**DATA RECORDS**
▬▬▬▬▬▬▬▬▬▬

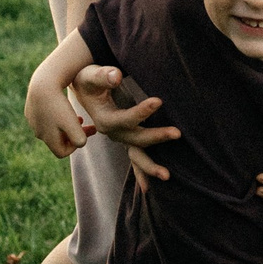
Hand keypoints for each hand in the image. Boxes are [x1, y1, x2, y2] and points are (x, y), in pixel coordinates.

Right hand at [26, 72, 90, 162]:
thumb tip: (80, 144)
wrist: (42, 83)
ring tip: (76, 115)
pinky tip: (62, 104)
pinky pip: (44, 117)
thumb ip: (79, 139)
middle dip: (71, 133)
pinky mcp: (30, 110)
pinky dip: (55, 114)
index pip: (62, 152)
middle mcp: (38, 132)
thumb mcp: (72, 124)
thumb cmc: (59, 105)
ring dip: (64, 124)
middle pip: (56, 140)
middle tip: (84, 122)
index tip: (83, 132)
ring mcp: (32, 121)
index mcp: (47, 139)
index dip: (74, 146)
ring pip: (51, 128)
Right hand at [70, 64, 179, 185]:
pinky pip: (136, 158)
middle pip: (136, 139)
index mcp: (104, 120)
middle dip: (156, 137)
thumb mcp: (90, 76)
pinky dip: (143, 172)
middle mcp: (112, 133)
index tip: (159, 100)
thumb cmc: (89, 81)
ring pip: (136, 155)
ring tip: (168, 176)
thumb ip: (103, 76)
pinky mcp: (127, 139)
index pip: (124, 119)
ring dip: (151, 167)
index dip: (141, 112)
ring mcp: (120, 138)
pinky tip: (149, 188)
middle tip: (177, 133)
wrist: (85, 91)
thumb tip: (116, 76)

▬▬▬▬▬▬▬▬▬▬

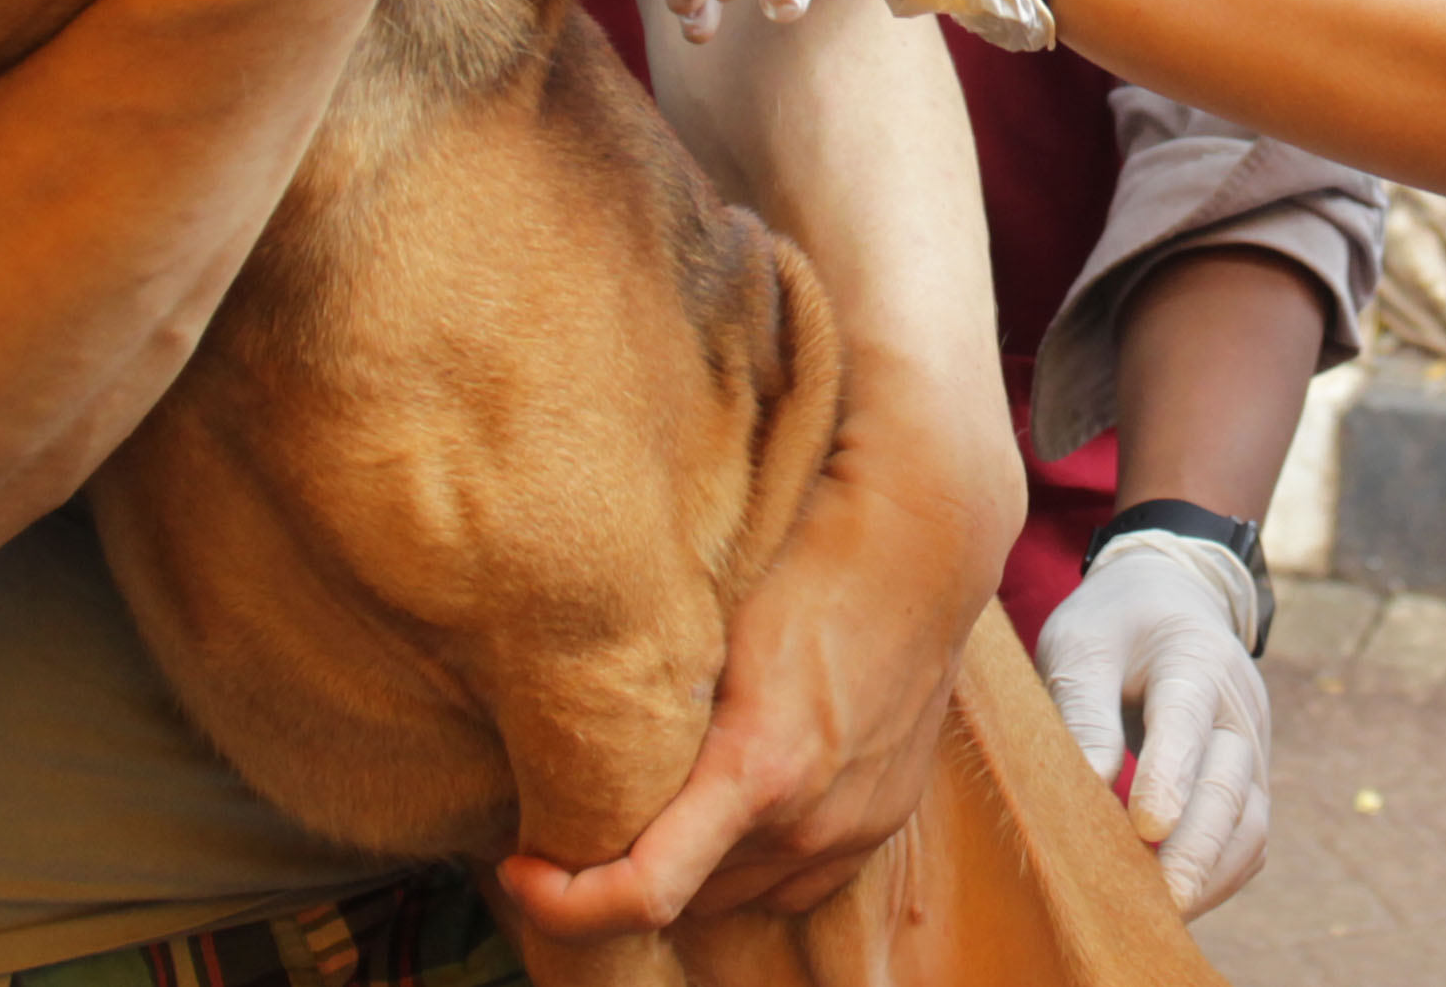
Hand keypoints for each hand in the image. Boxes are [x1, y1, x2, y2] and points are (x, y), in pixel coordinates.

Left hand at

▬▬▬▬▬▬▬▬▬▬

**TASK TO CARRY OUT**
In the entries above, the lines from the one bearing "ring tip: (76, 115)" up to and including the one bearing "thumb tip: (116, 76)" should be transcribed exactly; no other line is wanted.

**SOLVED EXERCISE**
ring tip: (76, 115)
pinky tip: (62, 104)
pinky pip: (44, 117)
thumb ip: (79, 139)
middle dip: (71, 133)
pinky mcp: (30, 110)
pinky dip: (55, 114)
index pip: (62, 152)
middle mcp: (38, 132)
thumb mcp: (72, 124)
thumb cmc: (59, 105)
ring dip: (64, 124)
middle pip: (56, 140)
middle tip: (84, 122)
index tip: (83, 132)
ring mcp: (32, 121)
index mcp: (47, 139)
index dip: (74, 146)
ring pip: (51, 128)
Right hand at [70, 64, 179, 185]:
pinky pip: (136, 158)
middle pip: (136, 139)
index mcp: (104, 120)
middle dip: (156, 137)
thumb mcp: (90, 76)
pinky dip: (143, 172)
middle mcp: (112, 133)
index tip: (159, 100)
thumb cmc: (89, 81)
ring pip: (136, 155)
ring tip: (168, 176)
thumb ip: (103, 76)
pinky mcp: (127, 139)
index pip: (124, 119)
ring dip: (151, 167)
index dip: (141, 112)
ring mcp: (120, 138)
pinky tip: (149, 188)
middle tip: (177, 133)
wrist: (85, 91)
thumb tip: (116, 76)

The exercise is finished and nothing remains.